Alex Treves

Personal information
- Full name: Alessandro Emanuele Treves
- Born: January 14, 1929 Turin, Italy
- Died: December 12, 2020 (aged 91) Monte Carlo, Monaco

Sport
- Sport: Fencing
- Event: Saber
- College team: Rutgers University
- Club: Salle Santelli

= Alex Treves =

American fencer (1929–2020)

Alessandro Emanuele "Alex" Treves (January 14, 1929 - December 12, 2020) was an Italian-born American Olympic fencer. Treves was born in Turin, Italy, and was Jewish. He later lived in New York City.

==Career==
Treves fenced for Salle Santelli. He fenced for Rutgers University (class of 1950), and won the National Collegiate Athletic Association (NCAA) saber title in both 1949 and 1950. Treves was undefeated in three years of competing in college. He competed for the United States at the 1950 Maccabiah Games.

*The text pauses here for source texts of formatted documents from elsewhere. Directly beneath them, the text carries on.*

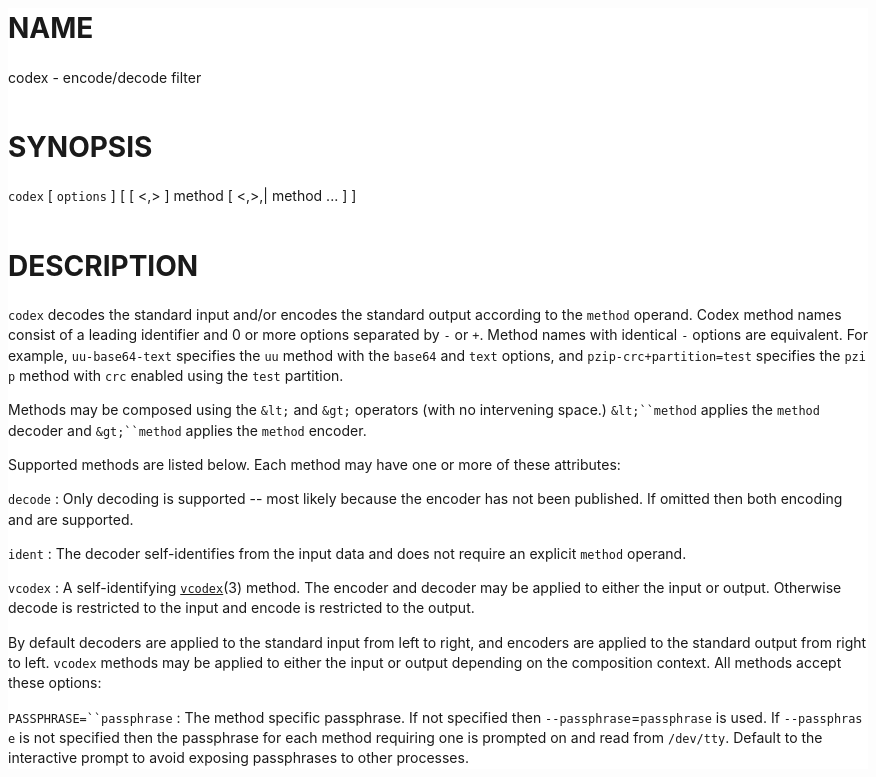 # NAME

codex - encode/decode filter

# SYNOPSIS

`codex` \[ `options` \] \[ \[ &lt;,&gt; \] method \[ &lt;,&gt;,| method ... \] \]

# DESCRIPTION

`codex` decodes the standard input and/or encodes the standard output
according to the `method` operand.
Codex method names consist of a leading identifier and 0 or more options
separated by `-` or `+`. Method names with identical `-` options
are equivalent. For example, `uu-base64-text` specifies the `uu`
method with the `base64` and `text` options, and
`pzip-crc+partition=test` specifies the `pzip` method with `crc`
enabled using the `test` partition.

Methods may be composed using the `&lt;` and `&gt;` operators (with
no intervening space.) `&lt;``method` applies the `method` decoder and
`&gt;``method` applies the `method` encoder.

Supported methods are listed below. Each method may have one or more of
these attributes:

`decode`
:   Only decoding is supported -- most likely because the encoder has
    not been published. If omitted then both encoding and are supported.

`ident`
:   The decoder self-identifies from the input data and does not require
    an explicit `method` operand.

`vcodex`
:   A self-identifying
    [`vcodex`](/web/20141128030240/http://www2.research.att.com/~astopen/man/man3/vcodex.html)(3) method.
    The encoder and decoder may be applied to either the input
    or output. Otherwise decode is restricted to the input and encode is
    restricted to the output.

By default decoders are applied to the standard input from left to
right, and encoders are applied to the standard output from right to
left. `vcodex` methods may be applied to either the input or output
depending on the composition context.
All methods accept these options:

`PASSPHRASE=``passphrase`
:   The method specific passphrase. If not specified then
    `--passphrase`=`passphrase` is used. If `--passphrase` is not
    specified then the passphrase for each method requiring one is
    prompted on and read from `/dev/tty`. Default to the interactive
    prompt to avoid exposing passphrases to other processes.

Treves competed for the United States in the team sabre event at the 1952 Summer Olympics in Helsinki, and the team came in fourth. He won three Amateur Fencers League of America (AFLA) National Championships in team sabre; in 1952, 1955, and 1956. In 1953, Treves won the World Military Sabre Championship, and in 1954 he won the Italian University Sabre Championship. In 2000, Treves was elected to the Rutgers Sports Hall of Fame.